Fortunately or not, the Second Circuit expressly avoided that question in its decision. Opinion at 4. Nevertheless, the manner in which the court defined the forum in this case (i.e., as being limited to the "interactive features" associated with the @realDonaldTrump account) suggested that it was taking pains not to issue a ruling that would define the entirety of Twitter as a public forum.
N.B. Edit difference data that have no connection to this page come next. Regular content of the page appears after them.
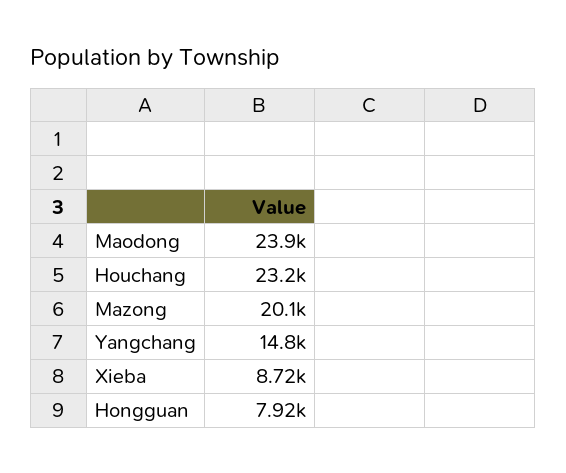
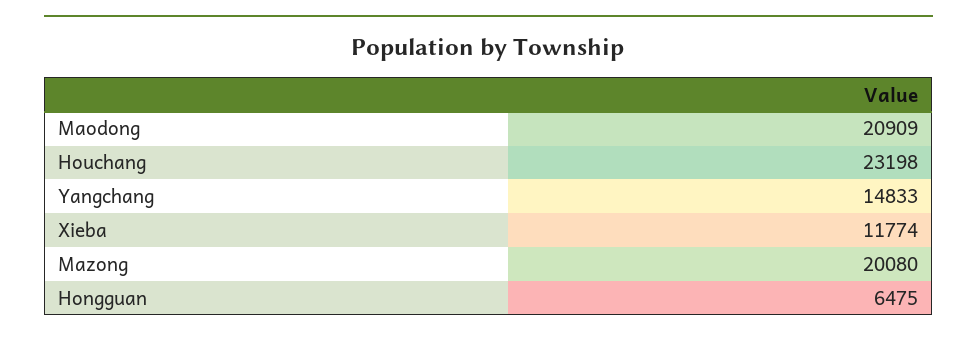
  {
-   "Maodong": 23900,
+   "Maodong": 20909,
    "Houchang": 23198,
    "Mazong": 20080,
    "Yangchang": 14833,
-   "Xieba": 8720,
+   "Xieba": 11774,
-   "Hongguan": 7920
+   "Hongguan": 6475
  }

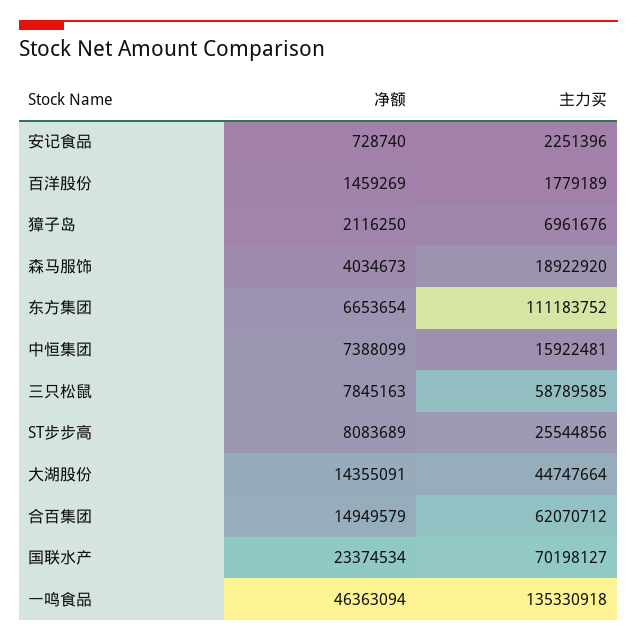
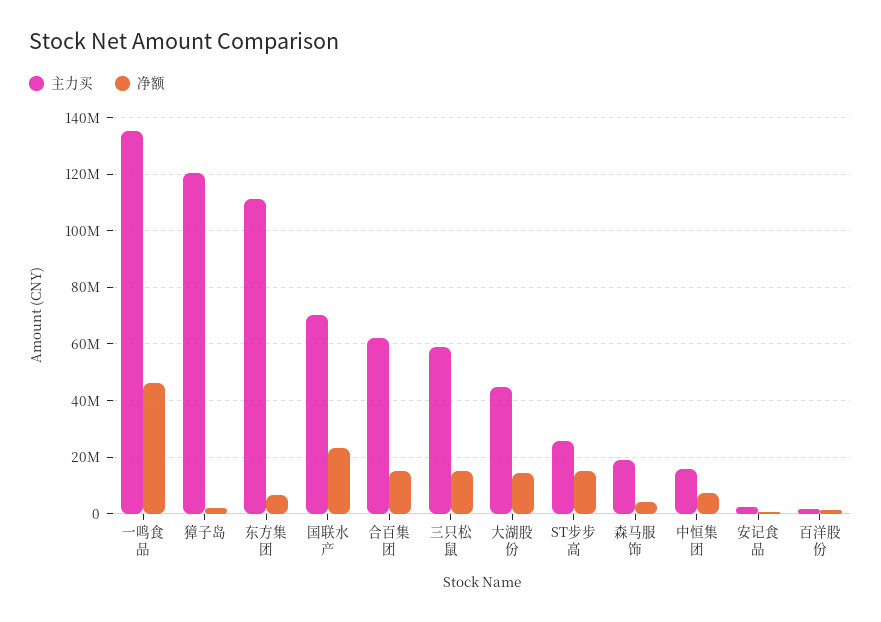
  {
    "净额": {
      "安记食品": 728740,
      "百洋股份": 1459269,
      "獐子岛": 2116250,
      "森马服饰": 4034673,
      "东方集团": 6653654,
      "中恒集团": 7388099,
-     "三只松鼠": 7845163,
+     "三只松鼠": 15000000,
-     "ST步步高": 8083689,
+     "ST步步高": 15000000,
      "大湖股份": 14355091,
      "合百集团": 14949579,
      "国联水产": 23374534,
      "一鸣食品": 46363094
    },
    "主力买": {
      "安记食品": 2251396,
      "百洋股份": 1779189,
-     "獐子岛": 6961676,
+     "獐子岛": 120000000,
      "森马服饰": 18922920,
      "东方集团": 111183752,
      "中恒集团": 15922481,
      "三只松鼠": 58789585,
      "ST步步高": 25544856,
      "大湖股份": 44747664,
      "合百集团": 62070712,
      "国联水产": 70198127,
      "一鸣食品": 135330918
    }
  }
But there is an analytical weakness in how the Second Circuit went about this, inasmuch as the breadth of the putative forum found to have been opened by Trump has no practical limit. There are no boundaries on what an individual might discuss in a reply to one of Trump's tweets, or the direction the subsequent comment thread might turn. If Twitter were held to be bound by the First Amendment in its moderation decisions within this "metaphysical space," users who wished to engage in hate speech or any other communications falling into the gap between constitutional protection and Twitter's terms of service could simply conduct those conversations within a thread started by a public official. The "metaphysical space" would consume the whole of the site.

This is not to say that the ultimate determination that Trump and Scavino violated the First Amendment is incorrect, but analyzing the case through the public forum doctrine may prove to be confusing and unhelpful for future cases. It might have been wiser for the Second Circuit to avoid this approach entirely, and upon determining that Trump was acting in his official capacity to hold that (1) members of the public have a First Amendment right as listeners, with which government officials may not interfere, to receive the official public statements of the President, and (2) the First Amendment forbids the government from actively interfering with private individuals' discussion of matters of public interest, certainly when motivated by viewpoint discrimination and regardless of the context or the tools used to accomplish that interference.

Those two statements seem unremarkable (if perhaps only to me), keep the focus on acts of government officials, and do not depend on characterizing the space in which the interference takes place as any kind of government-operated constitutional "forum." If anything, the First Amendment problem is arguably easier to see if the case is understood as involving the government interfering with citizens' speech in a space owned by private parties. After all, we do not permit the government to interfere with our discussion of the President's statements in our homes or places of business (which are certainly not public fora); the same should apply to Twitter.

Jeff Hermes is a Deputy Director of MLRC.